▶ THE TASK: Edit the stretch of the court opinion from "Kevin Sheridan, Assistant" through "FEINBERG, Circuit Judges." and give it back with "Brooklyn" changed to "Manhattan".

▶ EXCERPTED PASSAGE:
— Begin —
5/25/73, Reversing and remanding unreported order of 1/8/73 subsequent
to Dist. Ct., 73-1 USTC ¶9163
[Code Secs. 7203 and 7402]
Court of Appeals: Government's right to appeal: Double jeopardy.--Appeal
lay to Court of Appeals where District Court erroneously dismissed a
grand jury indictment on the ground that a mistrial declared in a prior
trial on the same indictment was unwarranted, and that reprosecution
would violate the double jeopardy clause of the fifth amendment.
Rob
ert A. Morse, United States Attorney, L.
Kevin Sheridan, Assistant United States Attorney, Brooklyn, N. Y.,
Michael B. Pollack, Dennis E. Dillon, Department of Justice, Washington,
D. C. 20530, for appellant. James M. La Rossa, Joseph E. Brill, Thomas
J. O'Brien, Kostelanetz & Ritholz, 52 Wall. St., New York, N. Y.,
for Goldstein, Caesar, Jacobson, and Geller, appellees, Jerome Lewis, H.
Elliot Wales on brief, 299 Broadway, New York, N. Y., for Wisch,
appellee.
Before
CLARK, Associate Judge, * WATERMAN and
FEINBERG, Circuit Judges.
[Order]
FEINBERG,
Circuit Judge:
The
United States seeks to appeal from a pre-trial order of the United
States District Court [73-1 USTC ¶9163] for the Eastern District of New
York, Jack B. Weinstein, J., dismissing an indictment against appellees
on the ground that a mistrial declared in a prior trial on the same
indictment was unwarranted, and that reprosecution would violate the
double jeopardy clause of the fifth amendment. Under the recently
amended Criminal Appeals Act, 18
U. S.
C. A. §3731 (1972-73 Supp.), the Government may appeal from an
order
of a district court dismissing an indictment or information as to any
one or more counts, except that no appeal shall lie where the double
jeopardy clause of the United States Constitution prohibits further
prosecution.
We
thus must answer two questions. First, does the language of section 3731
prevent an appeal by the Government? And second, was Judge Weinstein
correct in holding that the double jeopardy clause barred a second
trial? For reasons which follow, we conclude that an appeal does lie to
this court from the order below, and, further, that the indictment was
erroneously dismissed. Accordingly, we reverse and remand for further
appropriate proceedings.
[Facts]
I.
— End —
▶ DATA EXCERPTS:
— Begin —
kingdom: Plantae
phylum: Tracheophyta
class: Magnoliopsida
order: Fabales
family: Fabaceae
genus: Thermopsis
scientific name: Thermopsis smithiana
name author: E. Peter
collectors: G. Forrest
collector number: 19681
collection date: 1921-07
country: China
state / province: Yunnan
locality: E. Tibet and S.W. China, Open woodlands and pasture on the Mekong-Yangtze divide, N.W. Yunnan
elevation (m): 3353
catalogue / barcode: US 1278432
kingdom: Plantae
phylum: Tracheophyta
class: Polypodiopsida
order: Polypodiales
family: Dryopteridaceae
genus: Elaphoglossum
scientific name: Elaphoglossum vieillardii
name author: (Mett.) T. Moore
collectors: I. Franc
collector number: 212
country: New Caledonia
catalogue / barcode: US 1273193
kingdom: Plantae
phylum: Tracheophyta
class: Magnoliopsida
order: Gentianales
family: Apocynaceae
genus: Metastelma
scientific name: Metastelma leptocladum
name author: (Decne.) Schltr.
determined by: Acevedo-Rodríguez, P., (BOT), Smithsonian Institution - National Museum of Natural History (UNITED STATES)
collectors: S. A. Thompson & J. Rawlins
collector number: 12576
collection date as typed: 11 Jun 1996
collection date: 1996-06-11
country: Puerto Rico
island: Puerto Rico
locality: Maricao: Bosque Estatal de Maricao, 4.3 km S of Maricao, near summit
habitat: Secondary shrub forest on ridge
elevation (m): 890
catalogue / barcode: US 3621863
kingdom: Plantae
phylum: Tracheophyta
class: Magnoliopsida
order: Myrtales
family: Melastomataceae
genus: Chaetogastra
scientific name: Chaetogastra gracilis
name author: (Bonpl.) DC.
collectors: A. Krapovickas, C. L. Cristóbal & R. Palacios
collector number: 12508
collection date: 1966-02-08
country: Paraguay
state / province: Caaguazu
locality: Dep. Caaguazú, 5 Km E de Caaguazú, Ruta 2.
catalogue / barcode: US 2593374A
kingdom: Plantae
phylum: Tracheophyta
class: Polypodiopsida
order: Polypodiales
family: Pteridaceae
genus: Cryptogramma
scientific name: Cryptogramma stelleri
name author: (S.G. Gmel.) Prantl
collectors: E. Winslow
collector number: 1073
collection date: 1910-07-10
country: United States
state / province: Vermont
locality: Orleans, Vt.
— End —
▶ RESULT FOR THIS EXERCISE:
Kevin Sheridan, Assistant United States Attorney, Manhattan, N. Y.,
Michael B. Pollack, Dennis E. Dillon, Department of Justice, Washington,
D. C. 20530, for appellant. James M. La Rossa, Joseph E. Brill, Thomas
J. O'Brien, Kostelanetz & Ritholz, 52 Wall. St., New York, N. Y.,
for Goldstein, Caesar, Jacobson, and Geller, appellees, Jerome Lewis, H.
Elliot Wales on brief, 299 Broadway, New York, N. Y., for Wisch,
appellee.
Before
CLARK, Associate Judge, * WATERMAN and
FEINBERG, Circuit Judges.